Create some summary functions with a combination of PETL and Pandas

In [5]:
import pandas as pd

def summarise(table: etl.Table, column, freq) -> etl.Table:
    return (
        event_shifts
        .cut('date', 'type', column)
        .recast(variablefield='type', valuefield=column, reducers=sum)
        .replaceall(None, 0)
        .todataframe()
        .pipe(resample, freq)
        .pipe(etl.fromdataframe)
        .convert('date', datetime.date)
        .sort('date')
    )    

def resample(df: pd.DataFrame, freq, date_field='date') -> pd.DataFrame:
    df[date_field] = df[date_field].pipe(pd.DatetimeIndex)
    df.set_index(date_field, inplace=True)
    return df.resample(freq).sum().reset_index()

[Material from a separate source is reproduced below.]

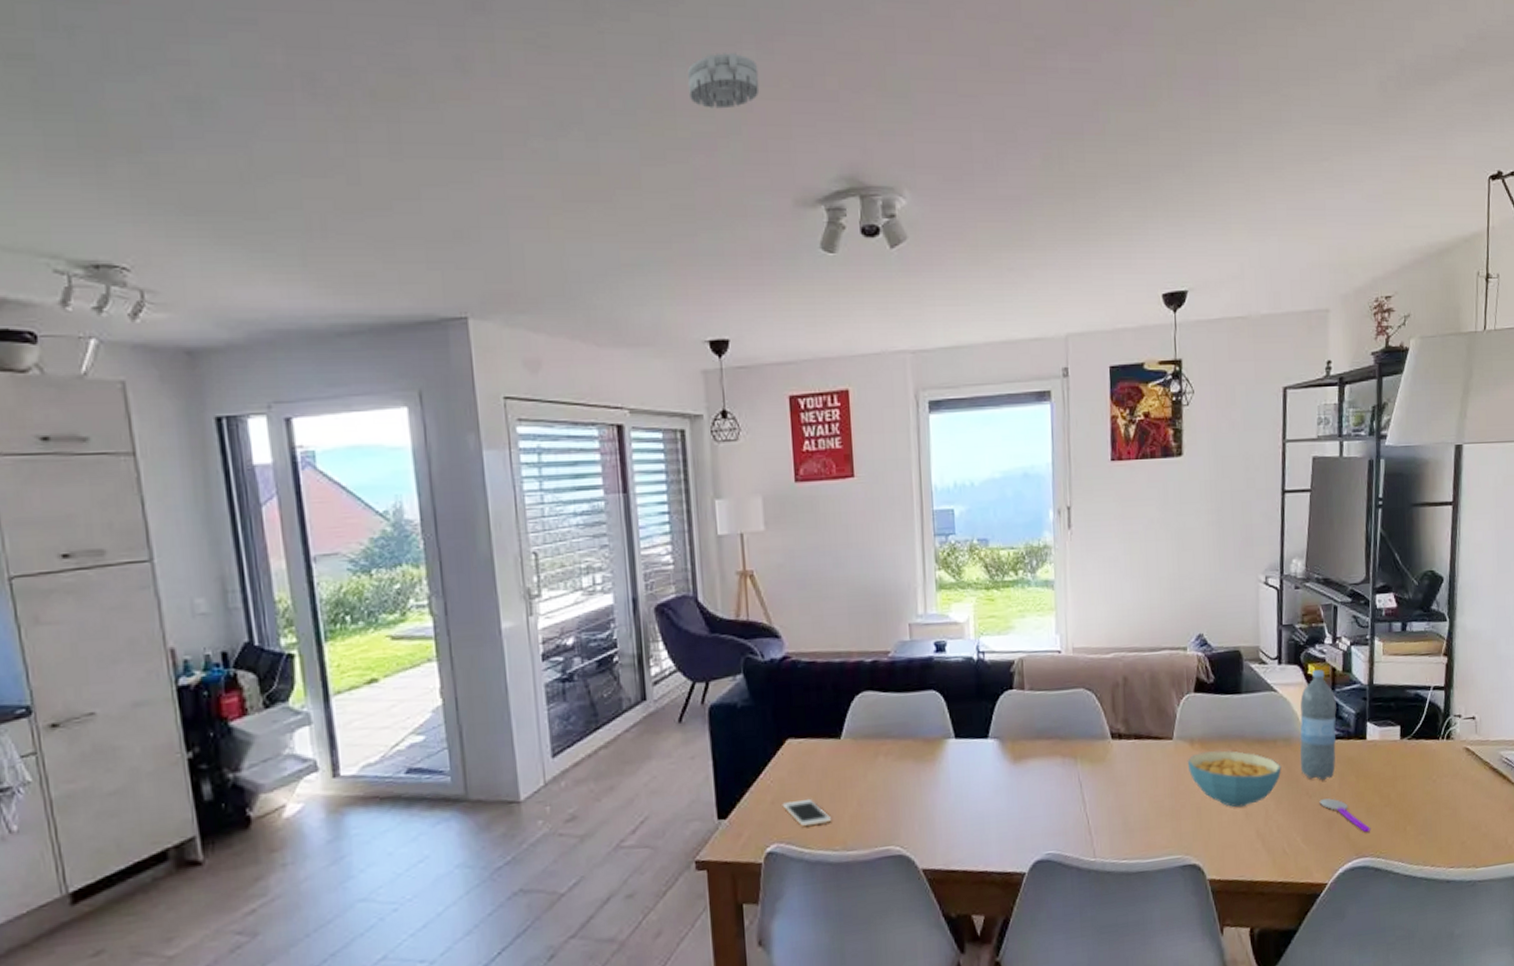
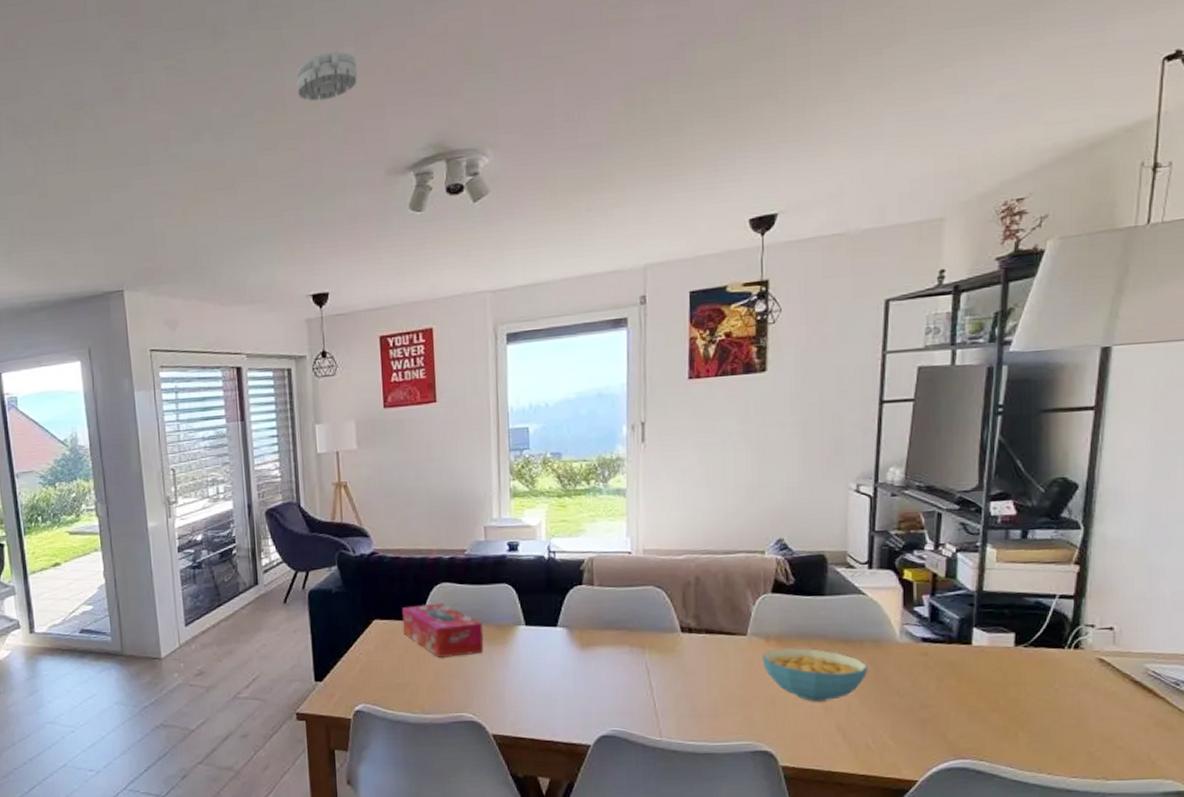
cell phone: present [782,798,832,827] -> none [369,669,412,692]
tissue box: none [820,715,912,781] -> present [402,602,484,658]
water bottle: present [1299,669,1337,781] -> none [890,575,936,683]
spoon: present [1319,798,1371,833] -> none [911,699,974,735]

def make_cumulative(df: pd.DataFrame):
    return (
        df.set_index('date').cumsum().reset_index()
    )

In [6]:
event_shifts = data.replaceall(
    None, 0
).aggregate(
    key=['date', 'type'],
    aggregation={
        'attended': ('attended', sum),
        'hours': ('hours', sum)
    }
).cache()

In [7]:
summarise(event_shifts, 'attended', 'W-FRI').rename('date', 'week_ending').tocsv(SHIFTS / 'attended_by_week.csv')
summarise(event_shifts, 'hours', 'W-FRI').rename('date', 'week_ending').tocsv(SHIFTS / 'hours_by_week.csv')

In [10]:
summarise(
    event_shifts, 'attended', 'MS'
).todataframe().pipe(
    make_cumulative
).pipe(
    etl.fromdataframe
).rename(
    'date', 'month'
).tocsv(SHIFTS / 'attended_cumulative_by_month.csv')

summarise(
    event_shifts, 'hours', 'MS'
).todataframe().pipe(
    make_cumulative
).pipe(
    etl.fromdataframe
).rename(
    'date', 'month'
).tocsv(SHIFTS / 'hours_cumulative_by_month.csv')

### Process summaries

Convert timestamp columns to datetime to work with OI Lume Viz

In [9]:
# checkpoints_monthly['Month ending'] = pd.to_datetime(checkpoints_monthly['Month ending']).dt.strftime('%Y-%m-%d')
# shifts_monthly['Month ending'] = pd.to_datetime(shifts_monthly['month ending']).dt.strftime('%Y-%m-%d')
# shifts_weekly['Month ending'] = pd.to_datetime(shifts_weekly['week ending']).dt.strftime('%Y-%m-%d')

# checkpoints_monthly.to_csv(os.path.join(OUT_DIR, 'checkpoints_monthly.csv'), index=False)
# shifts_monthly.to_csv(os.path.join(OUT_DIR, 'shifts_monthly.csv'), index=False)
# shifts_weekly.to_csv(os.path.join(OUT_DIR, 'shifts_weekly.csv'), index=False)